:: What to work on ::
Reply with one number only: the count of lines below that contain the word "Right".

:: Given data ::

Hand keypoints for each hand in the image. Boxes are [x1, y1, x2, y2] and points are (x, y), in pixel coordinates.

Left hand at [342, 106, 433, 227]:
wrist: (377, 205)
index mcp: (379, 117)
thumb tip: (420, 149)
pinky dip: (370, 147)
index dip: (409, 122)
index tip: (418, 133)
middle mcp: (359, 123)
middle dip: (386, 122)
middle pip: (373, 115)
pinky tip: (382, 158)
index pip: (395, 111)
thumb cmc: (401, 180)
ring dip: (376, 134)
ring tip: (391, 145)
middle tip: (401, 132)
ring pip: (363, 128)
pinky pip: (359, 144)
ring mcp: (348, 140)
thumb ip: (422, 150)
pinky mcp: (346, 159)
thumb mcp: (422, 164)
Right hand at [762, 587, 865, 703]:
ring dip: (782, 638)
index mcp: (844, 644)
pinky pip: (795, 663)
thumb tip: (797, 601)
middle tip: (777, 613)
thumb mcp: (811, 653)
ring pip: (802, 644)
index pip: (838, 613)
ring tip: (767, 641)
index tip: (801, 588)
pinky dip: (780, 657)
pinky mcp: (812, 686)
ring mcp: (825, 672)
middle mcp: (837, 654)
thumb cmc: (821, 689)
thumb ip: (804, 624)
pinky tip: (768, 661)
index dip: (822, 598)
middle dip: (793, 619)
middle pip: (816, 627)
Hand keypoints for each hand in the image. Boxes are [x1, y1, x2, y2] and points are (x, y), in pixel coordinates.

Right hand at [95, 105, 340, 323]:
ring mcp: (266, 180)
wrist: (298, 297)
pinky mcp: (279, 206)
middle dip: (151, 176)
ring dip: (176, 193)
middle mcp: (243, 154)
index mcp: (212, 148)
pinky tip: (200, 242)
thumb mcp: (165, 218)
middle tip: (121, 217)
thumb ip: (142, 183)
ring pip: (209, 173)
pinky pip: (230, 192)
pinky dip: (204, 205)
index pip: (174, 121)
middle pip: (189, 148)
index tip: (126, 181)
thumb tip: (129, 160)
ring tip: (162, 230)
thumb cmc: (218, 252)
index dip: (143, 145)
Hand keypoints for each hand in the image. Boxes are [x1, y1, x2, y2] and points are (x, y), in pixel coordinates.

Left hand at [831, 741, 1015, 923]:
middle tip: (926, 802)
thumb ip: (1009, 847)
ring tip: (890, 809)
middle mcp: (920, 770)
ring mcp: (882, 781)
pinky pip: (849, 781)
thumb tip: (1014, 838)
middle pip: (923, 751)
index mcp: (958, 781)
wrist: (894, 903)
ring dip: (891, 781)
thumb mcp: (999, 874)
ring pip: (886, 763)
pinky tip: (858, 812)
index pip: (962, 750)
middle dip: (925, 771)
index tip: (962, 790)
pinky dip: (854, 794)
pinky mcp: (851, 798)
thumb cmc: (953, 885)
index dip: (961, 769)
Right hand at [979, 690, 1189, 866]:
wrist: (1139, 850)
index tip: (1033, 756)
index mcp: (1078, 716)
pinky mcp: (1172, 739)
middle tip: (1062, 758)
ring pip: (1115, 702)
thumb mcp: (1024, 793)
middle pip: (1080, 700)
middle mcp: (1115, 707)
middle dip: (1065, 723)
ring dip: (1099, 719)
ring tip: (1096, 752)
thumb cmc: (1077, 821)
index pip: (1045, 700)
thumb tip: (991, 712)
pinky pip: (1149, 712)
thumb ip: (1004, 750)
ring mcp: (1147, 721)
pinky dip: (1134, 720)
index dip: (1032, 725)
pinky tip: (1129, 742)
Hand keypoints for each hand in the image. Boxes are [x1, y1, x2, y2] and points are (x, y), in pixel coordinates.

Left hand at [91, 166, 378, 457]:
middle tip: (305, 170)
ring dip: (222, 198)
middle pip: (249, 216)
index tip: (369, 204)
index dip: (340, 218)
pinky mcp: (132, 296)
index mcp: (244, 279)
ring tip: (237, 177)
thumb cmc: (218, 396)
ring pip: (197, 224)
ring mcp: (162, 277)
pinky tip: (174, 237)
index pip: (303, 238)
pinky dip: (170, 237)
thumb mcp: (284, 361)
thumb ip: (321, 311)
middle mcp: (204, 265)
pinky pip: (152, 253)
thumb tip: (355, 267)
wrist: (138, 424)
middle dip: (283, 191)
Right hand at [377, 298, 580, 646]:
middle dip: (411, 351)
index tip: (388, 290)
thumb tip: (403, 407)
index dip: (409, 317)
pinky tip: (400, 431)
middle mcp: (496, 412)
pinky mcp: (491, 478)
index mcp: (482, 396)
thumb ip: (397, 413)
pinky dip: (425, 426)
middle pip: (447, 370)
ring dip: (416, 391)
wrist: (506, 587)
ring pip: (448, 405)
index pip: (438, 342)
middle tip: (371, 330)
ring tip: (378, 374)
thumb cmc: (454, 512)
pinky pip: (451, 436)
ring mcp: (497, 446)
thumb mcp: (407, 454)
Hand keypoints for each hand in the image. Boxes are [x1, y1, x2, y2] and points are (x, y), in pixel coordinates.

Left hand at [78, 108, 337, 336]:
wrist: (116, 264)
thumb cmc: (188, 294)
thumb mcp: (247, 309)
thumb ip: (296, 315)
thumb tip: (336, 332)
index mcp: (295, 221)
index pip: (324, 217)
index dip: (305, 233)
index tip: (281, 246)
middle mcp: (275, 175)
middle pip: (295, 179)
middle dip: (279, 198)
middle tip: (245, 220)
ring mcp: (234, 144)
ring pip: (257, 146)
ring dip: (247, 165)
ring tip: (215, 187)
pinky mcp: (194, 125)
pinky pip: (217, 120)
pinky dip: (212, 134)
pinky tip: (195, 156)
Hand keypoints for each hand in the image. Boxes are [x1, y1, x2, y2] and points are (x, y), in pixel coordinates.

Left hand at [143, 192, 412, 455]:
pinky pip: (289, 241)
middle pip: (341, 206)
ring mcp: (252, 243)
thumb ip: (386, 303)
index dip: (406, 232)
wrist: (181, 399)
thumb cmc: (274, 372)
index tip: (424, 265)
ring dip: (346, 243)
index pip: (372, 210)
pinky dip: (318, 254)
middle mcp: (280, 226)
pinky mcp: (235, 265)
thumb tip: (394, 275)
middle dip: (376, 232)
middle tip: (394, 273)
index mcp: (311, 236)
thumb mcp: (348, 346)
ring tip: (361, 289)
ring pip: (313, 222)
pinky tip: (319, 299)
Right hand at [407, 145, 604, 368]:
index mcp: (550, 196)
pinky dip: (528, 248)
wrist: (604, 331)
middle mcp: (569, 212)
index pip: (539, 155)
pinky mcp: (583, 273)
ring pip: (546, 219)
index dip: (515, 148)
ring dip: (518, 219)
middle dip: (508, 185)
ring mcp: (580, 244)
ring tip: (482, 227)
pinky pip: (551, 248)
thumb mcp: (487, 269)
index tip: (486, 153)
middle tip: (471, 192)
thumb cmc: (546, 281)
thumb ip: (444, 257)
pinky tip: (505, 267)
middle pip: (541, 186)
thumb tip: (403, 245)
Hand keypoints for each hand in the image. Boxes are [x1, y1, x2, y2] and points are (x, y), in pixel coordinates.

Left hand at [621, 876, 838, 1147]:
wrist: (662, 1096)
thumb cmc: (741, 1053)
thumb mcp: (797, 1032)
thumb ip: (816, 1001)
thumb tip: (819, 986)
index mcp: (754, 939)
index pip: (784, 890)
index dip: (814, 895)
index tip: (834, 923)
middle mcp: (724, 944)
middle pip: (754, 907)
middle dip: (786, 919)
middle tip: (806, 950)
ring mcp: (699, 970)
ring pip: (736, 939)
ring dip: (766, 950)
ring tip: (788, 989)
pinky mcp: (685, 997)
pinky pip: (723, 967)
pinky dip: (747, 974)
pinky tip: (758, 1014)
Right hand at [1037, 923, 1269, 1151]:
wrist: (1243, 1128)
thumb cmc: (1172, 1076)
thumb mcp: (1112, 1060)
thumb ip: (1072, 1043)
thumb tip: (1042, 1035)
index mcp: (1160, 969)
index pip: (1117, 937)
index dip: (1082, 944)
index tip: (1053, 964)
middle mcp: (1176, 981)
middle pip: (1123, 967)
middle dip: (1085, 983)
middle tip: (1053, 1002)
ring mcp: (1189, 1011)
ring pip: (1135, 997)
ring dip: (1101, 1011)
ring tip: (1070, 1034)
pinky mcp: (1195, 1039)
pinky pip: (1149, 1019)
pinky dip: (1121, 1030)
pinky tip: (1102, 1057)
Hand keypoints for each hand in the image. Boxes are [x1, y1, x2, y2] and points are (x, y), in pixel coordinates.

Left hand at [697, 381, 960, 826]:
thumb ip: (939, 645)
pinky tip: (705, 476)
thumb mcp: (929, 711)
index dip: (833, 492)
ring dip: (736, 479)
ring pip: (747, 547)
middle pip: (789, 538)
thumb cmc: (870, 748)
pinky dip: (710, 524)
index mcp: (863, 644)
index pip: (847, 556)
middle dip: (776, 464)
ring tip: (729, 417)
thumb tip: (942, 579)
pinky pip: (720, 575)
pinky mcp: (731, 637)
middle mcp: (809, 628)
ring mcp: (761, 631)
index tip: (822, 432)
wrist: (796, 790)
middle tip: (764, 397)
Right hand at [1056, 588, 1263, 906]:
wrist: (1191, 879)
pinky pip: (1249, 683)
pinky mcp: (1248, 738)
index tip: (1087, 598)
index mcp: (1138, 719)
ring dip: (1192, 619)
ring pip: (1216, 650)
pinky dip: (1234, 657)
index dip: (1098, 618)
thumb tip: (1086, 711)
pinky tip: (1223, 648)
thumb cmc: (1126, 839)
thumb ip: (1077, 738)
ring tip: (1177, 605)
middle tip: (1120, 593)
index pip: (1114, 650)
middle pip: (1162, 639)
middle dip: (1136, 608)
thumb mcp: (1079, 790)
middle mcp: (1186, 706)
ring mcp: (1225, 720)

:: Exercise solution ::
7